問)レーダーでprimary imageのモニターをする頻度は?FRP製のグライダーは写っているか?(参考:羽田やセンターなど国土交通省のレーダーでは切り替えれば見えるが殆どprimary imageは見ていないらしい)
答)常時primary imageを見ている。FRP機かどうかは言わなければ分からない。逆に交信相手が見えないと認識することはないのでまずFRP機も写っていると思われる。通常使用しているレンジは40NMで、遠くてもprimary imageが減弱して見難くなる傾向は薄い。付近ではおよそ800ftといった高度のものは見えている。平成14年のレーダー更新後も運用は基本的に変わる予定はないのでprimary imageのモニターは続けるはず。これは低いヘリコプターなどを監視する宇都宮基地の業務から必要なので。
(参考:宇都宮に関してはFRP機の中にボート用のレーダーリフレクターを積むのは有効になりそうだ)

問)ATC上GA機が宇都宮の空域で問題になった事例があれば教えて欲しい。ACAのどっち側がより注意を要するか?
答)GA機で問題があったという報告はない。日本語で応答しているので分かりやすいと思う。基地の訓練で使用する空域は場合により異なるので一概には言えないが、北西は山なのでトラフィックが少なく、小山・結城・下館ではトラフィックが多いので注意が必要であろう。

他の団体からの質問への応答など下記。

・DVG訓練(NVGを昼フィルターで使用)の高度は1,000-3,000ft程度。複数のヘリで行う。夜間のNVG訓練も複数機となるはず。
・NVGでは送電線は見えないが塔は良く見える。赤外線照射装置を使うと線も見える。
・例えば茂木方面に何機ヘリが出ているかは空中でレーダーに聞けば分かるが位置は低空のためレーダーで見えないので答えられない。トラフィックの確認の実際としては、1時間前くらいになればスケジュールがはっきりしているので運航事務所に電話で問い合わせて貰うのが良いと思われる。
・モーターパラグライダーが桶川の上を場周高度で往復した件があった。発着場としては佐野の50号線沿いと羽黒山にあるようだが、今回参加のハング/パラの団体傘下ではないので是非次回に関係者に参加して貰いたい。
・VHFを積んでいないグライダーのトラフィックは妻沼で多い。モニターはしていることがある。

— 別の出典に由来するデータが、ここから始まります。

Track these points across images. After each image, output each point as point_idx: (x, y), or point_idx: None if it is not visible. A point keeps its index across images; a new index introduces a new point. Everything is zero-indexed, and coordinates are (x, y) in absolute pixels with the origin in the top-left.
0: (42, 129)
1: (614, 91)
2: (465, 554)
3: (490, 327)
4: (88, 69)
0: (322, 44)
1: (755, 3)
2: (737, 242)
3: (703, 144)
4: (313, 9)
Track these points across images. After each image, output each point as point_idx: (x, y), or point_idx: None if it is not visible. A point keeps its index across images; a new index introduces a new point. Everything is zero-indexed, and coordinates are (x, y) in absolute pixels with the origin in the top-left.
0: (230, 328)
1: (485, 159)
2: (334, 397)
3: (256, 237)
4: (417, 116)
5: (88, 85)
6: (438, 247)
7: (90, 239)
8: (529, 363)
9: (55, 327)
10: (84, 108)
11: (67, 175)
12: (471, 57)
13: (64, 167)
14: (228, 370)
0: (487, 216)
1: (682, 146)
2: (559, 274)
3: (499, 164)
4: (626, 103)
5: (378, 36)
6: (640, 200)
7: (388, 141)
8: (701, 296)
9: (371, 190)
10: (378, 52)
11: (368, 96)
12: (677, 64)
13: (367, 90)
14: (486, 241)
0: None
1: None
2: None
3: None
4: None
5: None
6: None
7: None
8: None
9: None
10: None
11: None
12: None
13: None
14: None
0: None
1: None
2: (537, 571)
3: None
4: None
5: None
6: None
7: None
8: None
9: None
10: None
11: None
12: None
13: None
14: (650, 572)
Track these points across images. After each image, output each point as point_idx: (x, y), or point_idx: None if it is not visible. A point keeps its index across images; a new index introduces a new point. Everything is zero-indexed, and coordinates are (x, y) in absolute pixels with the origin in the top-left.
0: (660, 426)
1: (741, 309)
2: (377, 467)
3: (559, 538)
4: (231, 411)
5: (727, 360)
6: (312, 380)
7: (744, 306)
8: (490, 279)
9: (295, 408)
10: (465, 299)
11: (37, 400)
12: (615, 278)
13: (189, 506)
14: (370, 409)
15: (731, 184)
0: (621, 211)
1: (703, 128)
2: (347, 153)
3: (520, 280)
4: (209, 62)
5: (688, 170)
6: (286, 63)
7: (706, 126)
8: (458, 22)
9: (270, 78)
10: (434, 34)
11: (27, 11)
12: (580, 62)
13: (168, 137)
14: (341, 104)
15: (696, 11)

・小山絹付近にはGCA経路が設定されている(下図)。

平成13年8月に着任された司令はGAに理解が深く、基地祭にもGA機に多数参加してもらい、機体の説明板などもつけて貰えれば良いとのお話だったようです。

是非この会が関東のGA/スカイスポーツの空域調整に今後とも活躍することを祈ります。


小山絹滑空場付近にはGCAの経路があるため平日は注意が必要。